See more of the story

Around the time Dante turned 8, he started to seem a little off. The 70-pound Bernese mountain dog would pace his family's home like a caged bear. Then he would stand stock still, staring trance-like at a corner of a room. In the middle of the night, he would begin barking incessantly. Then the indoor incontinence began.

A brain scan confirmed that Dante had canine cognitive dysfunction, colloquially known as doggy dementia. It is often described as the dog's analog to Alzheimer's disease. Some studies have found it can occur in 14 to 35% of older dogs. But because the symptoms resemble those of other diseases, it's difficult to confirm.

A large new study of 15,019 dogs enrolled in the Dog Aging Project, an ongoing investigation into canine illness and aging, identifies the top factors associated with a dog's risk of getting the disease.

A key finding in the study, published in the journal Scientific Reports: Exercise may play a significant preventive role. The odds of a cognitive dysfunction diagnosis were 6.47 times higher in dogs reported as not active compared with those reported to be very active, researchers at the University of Washington found. But because the disease itself could lead to lack of exercise, the study results, which are based on observations by owners, suggest correlation, not causation.

Odds of getting the disease also appear to increase in dogs that have neurological disorders, or impaired hearing or sight.

"When you don't get stimulation from the outside world, it seems to increase the risk of our not even being able to use our brains as well," said Annette Fitzpatrick, a co-author of the study and a University of Washington research professor,

And age matters. A dog's life expectancy often depends on breed, size and body mass: think mastiff (six to 12 years) vs. Chihuahua (12 to 20 years). During the later years of a dog's projected life span, each successive year contributed to the potential for disease onset, the study found.

In fact, the researchers noted, risk factors that correlate with canine cognitive dysfunction mirror some of the factors for humans with dementia, including Alzheimer's disease.

Earlier studies of canine cognitive dysfunction often drew from veterinary assessments in smaller populations of older dogs; this one is culled from dogs that range in age from puppyhood to mid-20s. In the coming years, as these dogs grow older, the project, which has enrolled more than 40,000 dogs and hopes to reach 100,000, will issue more complex findings on cognitive dysfunction and other diseases.

The results were derived from just one baseline accounting by owners of their dog's health and lifestyle experience between 2019 and 2020, and a particularly high-threshold cognitive function questionnaire. Among the questions: How often does your dog pace up and down, walk in circles and/or wander with no direction or purpose? How often does your dog get stuck behind objects and is unable to get around? How often does your dog walk into walls or doors? How often does your dog have difficulty finding food dropped on the floor?

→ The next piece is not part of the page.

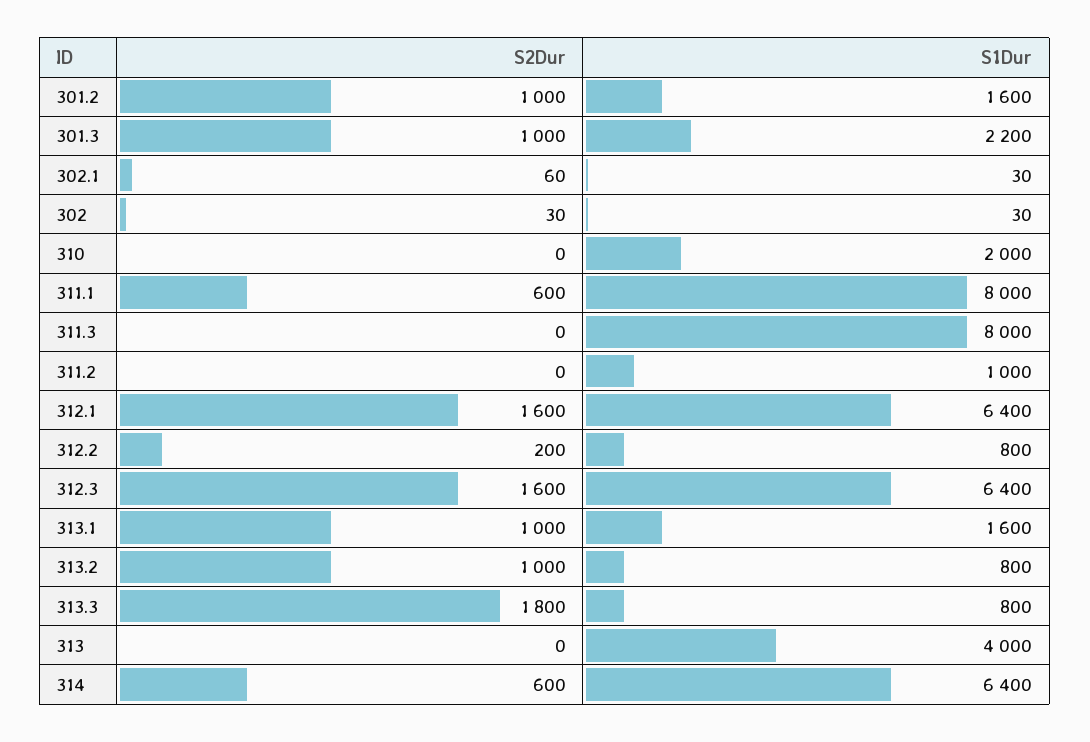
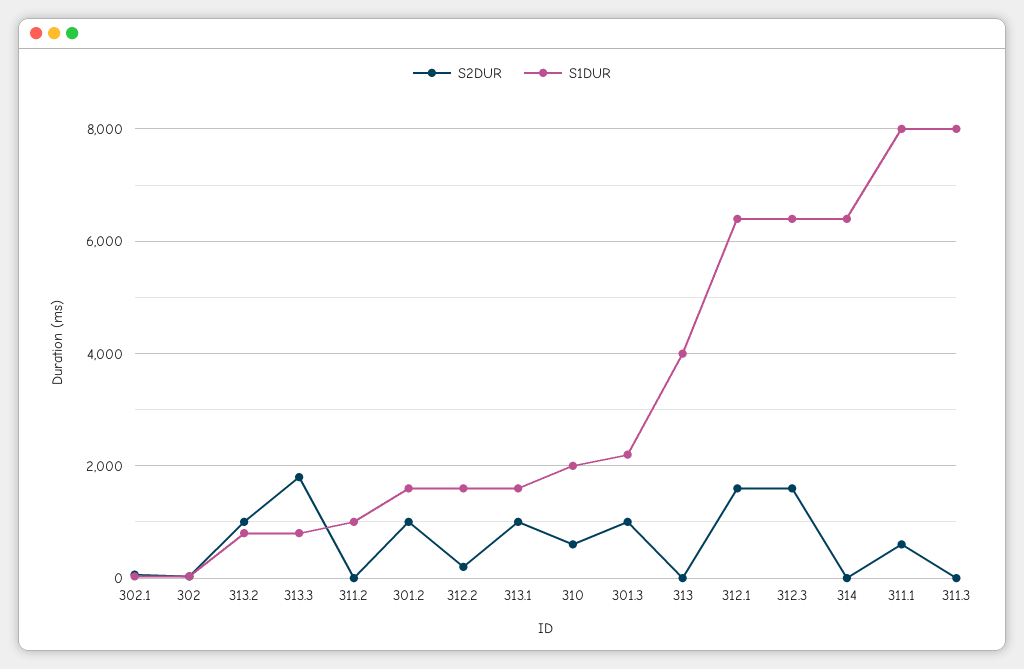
S2Dur, 310: 0 -> 600
S1Dur, 312.2: 800 -> 1600
S2Dur, 314: 600 -> 0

If the study findings have a familiar, even intuitive ring, that may be because the Dog Aging Project, which receives funding from the National Institute on Aging, a branch of the federal National Institutes of Health, may shed insight into factors that affect the life span of humans as well as the dogs who share their homes.

Unlike laboratory animal subjects such as fruit flies and mice, companion dogs are affected by their owners' environmental and social factors, such as secondhand cigarette smoke, lawn pesticides and access to health care.

"Estimates of human longevity say that about 75% is due to environment and 25% is genetic," said Matt Kaeberlein, a biogerontologist at the University of Washington who is a co-director of the Dog Aging Project. "So companion dogs give us the opportunity to really understand the role of that environmental variability in the biological aging process."

Moreover, because dogs age much more rapidly than humans, the studies underway within the project provide opportunities along an expedited timeline for insights into human and canine aging.

Although there are medicines and diets that can ameliorate the dog's cognitive dysfunction for a time, Dr. Nicole Ehrhart, a veterinarian and director of the Columbine Health Systems Center for Healthy Aging at Colorado State University, said owners needed to be sensitive to their dog's increasing disorientation. Don't disrupt their routines. Don't move around furniture. Secure your yard, so the dog can't wander away and get lost. And know that dogs, like older humans, can get "sundowner syndrome": increased anxiety and disorientation as the day comes to a close.

"It turns out that probably the best model for human aging has been aging alongside of us for hundreds and hundreds of years," Ehrhart said. "This is a two-way street: Anything we're going to be doing to improve our dogs' health and life span is likely to improve ours, and anything we're doing for humans is very likely to improve our dogs. And who doesn't want that?"